Os factos são claros – dizem – a obra não nasceu agora, não foi inventada numa reunião de circunstância e não resultou de nenhuma súbita iluminação dos autarcas do PSD.

«A obra já estava definida, enquadrada e assumida pelo Estado Português. O que agora foi anunciado corresponde apenas ao avanço de uma etapa administrativa, no caso o lançamento do concurso para o projeto de execução, e não a qualquer novidade política que justifique a encenação pública a que assistimos», dizem, numa nota enviada ao Terras de Basto a partir do PS/Celorico de Basto.

Para provar o que afirmam, as estruturas socialistas partilham a ficha oficial do projeto constante do Plano Nacional de Investimentos 2030. «Quem quiser confirmar os factos pode consultar os documentos oficiais do Governo e da “Infraestruturas de Portugal”, nos seguintes links: https://www.infraestruturasdeportugal.pt/pt-pt/infraestruturas/investimentos/programas/planos-estrategicos/pni2030 e https://www.portugal.gov.pt/pt/gc23/comunicacao/noticia?i=governo-aprova-versao-final-do-programa-nacional-de-investimentos-para-a-decada-de-2021-a-2030», sugerem.

«Importa dizer com frontalidade: aquilo a que assistimos foi mais um número de propaganda de autarcas que procuraram colher louros políticos de uma decisão tomada muito antes deste repentino entusiasmo mediático», reafirmam, reiterando que, «se só agora dizem ver “luz ao fundo do túnel”, então isso só pode significar uma de duas coisas: ou andaram distraídos durante demasiado tempo ou estão simplesmente a tentar reescrever a verdade para efeitos de promoção política».

«O Partido Socialista não aceita esta desonestidade política. As populações das Terras de Basto merecem a Variante do Tâmega, mas merecem também respeito pela inteligência coletiva e pela verdade dos factos. Não é aceitável transformar o cumprimento de um plano estratégico nacional numa operação de “marketing” político local», dizem.

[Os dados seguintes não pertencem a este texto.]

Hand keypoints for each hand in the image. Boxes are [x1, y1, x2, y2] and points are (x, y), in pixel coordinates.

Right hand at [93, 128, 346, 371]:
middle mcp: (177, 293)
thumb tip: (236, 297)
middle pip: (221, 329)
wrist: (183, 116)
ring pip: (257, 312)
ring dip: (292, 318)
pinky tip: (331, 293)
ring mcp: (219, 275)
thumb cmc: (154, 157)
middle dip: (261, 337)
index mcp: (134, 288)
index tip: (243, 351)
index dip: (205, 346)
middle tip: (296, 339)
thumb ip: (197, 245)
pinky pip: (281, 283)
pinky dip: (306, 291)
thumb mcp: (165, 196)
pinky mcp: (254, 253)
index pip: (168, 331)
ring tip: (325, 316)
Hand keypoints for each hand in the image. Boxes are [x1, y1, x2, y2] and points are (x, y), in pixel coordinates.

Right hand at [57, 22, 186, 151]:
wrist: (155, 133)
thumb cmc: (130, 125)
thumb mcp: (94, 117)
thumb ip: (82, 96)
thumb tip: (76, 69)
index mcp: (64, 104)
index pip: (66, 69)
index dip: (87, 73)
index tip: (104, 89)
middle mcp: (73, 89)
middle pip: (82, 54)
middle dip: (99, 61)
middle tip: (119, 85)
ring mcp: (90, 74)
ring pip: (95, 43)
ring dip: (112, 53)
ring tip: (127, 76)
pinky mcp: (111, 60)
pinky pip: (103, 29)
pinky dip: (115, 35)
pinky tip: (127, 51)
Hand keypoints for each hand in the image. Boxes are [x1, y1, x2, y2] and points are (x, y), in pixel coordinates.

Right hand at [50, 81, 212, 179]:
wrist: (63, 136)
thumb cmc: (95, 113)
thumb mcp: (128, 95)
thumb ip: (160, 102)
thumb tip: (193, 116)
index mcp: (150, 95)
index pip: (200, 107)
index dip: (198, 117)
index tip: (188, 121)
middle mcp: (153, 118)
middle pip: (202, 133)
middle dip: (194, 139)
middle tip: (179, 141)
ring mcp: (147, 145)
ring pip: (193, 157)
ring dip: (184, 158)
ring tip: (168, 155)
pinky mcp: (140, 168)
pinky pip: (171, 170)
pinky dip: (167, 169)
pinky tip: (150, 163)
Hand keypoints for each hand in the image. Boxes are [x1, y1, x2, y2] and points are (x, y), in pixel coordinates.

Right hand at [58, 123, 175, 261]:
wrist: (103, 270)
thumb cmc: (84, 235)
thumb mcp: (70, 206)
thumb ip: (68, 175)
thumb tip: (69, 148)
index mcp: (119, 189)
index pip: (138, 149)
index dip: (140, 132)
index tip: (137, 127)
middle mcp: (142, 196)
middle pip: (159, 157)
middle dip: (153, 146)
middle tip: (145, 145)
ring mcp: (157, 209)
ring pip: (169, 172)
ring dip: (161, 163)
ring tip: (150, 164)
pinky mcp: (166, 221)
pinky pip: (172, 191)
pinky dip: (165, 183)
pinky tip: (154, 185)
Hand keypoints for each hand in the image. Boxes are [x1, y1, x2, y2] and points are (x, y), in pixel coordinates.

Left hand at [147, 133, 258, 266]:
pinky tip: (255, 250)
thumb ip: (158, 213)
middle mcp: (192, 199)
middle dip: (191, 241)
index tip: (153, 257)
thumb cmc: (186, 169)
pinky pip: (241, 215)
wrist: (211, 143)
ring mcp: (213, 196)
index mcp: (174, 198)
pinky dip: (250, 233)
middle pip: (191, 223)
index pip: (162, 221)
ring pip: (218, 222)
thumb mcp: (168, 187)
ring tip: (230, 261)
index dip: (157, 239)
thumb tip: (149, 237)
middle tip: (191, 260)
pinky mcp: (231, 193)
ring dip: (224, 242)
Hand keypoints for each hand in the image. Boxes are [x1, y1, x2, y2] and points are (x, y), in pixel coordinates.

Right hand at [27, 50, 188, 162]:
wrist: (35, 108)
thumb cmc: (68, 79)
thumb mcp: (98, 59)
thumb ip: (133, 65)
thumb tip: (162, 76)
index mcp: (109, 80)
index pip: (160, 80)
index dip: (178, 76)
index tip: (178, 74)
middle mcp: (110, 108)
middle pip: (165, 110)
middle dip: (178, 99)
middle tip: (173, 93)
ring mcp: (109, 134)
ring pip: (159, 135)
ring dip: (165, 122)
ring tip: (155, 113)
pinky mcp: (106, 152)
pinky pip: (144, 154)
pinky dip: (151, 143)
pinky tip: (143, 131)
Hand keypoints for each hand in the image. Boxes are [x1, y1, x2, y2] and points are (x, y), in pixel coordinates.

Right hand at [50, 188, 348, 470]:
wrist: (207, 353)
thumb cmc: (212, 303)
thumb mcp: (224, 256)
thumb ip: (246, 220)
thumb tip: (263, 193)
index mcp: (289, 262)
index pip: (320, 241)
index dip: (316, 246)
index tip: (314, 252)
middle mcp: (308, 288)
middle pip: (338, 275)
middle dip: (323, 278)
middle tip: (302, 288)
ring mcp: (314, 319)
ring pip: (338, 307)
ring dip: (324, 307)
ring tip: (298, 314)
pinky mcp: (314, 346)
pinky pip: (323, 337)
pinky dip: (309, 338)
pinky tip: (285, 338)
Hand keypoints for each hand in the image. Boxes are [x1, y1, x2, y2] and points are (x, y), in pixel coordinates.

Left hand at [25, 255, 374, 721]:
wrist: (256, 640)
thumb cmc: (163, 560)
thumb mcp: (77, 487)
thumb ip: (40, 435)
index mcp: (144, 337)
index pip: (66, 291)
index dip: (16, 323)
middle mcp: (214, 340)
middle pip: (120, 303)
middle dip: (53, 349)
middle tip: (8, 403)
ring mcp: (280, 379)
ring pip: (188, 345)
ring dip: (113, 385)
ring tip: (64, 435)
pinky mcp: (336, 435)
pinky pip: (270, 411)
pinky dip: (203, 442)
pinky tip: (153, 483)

Para Eugénio Carvalho (Celorico de Basto), Carla Lousada (Cabeceiras de Basto) e Nuno Lage (Mondim de Basto), o que se exige aos autarcas em funções não é que apareçam a anunciar como “conquista” aquilo que já estava previsto e aprovado, «o que se exige é trabalho sério, acompanhamento permanente do processo, pressão institucional junto do Governo e da “Infraestruturas de Portugal” e capacidade para garantir que a execução da obra decorre dentro dos prazos estabelecidos e com a ambição que a região merece».

As estruturas do PS das Terras de Basto reafirmam, assim, duas posições muito claras: apoiam sem reservas a conclusão da Variante do Tâmega, por a considerarem «essencial à mobilidade, à competitividade económica e à coesão territorial da região»; mas rejeitam, com a mesma firmeza, «a tentativa de manipular politicamente» uma obra que dizem já estar inscrita nas prioridades nacionais.

«A verdade é simples: menos encenação, menos euforia fabricada e menos propaganda. Mais rigor, mais seriedade e mais compromisso com a execução efetiva da obra. As populações das Terras de Basto não precisam de números artísticos. Precisam de obra feita», concluem.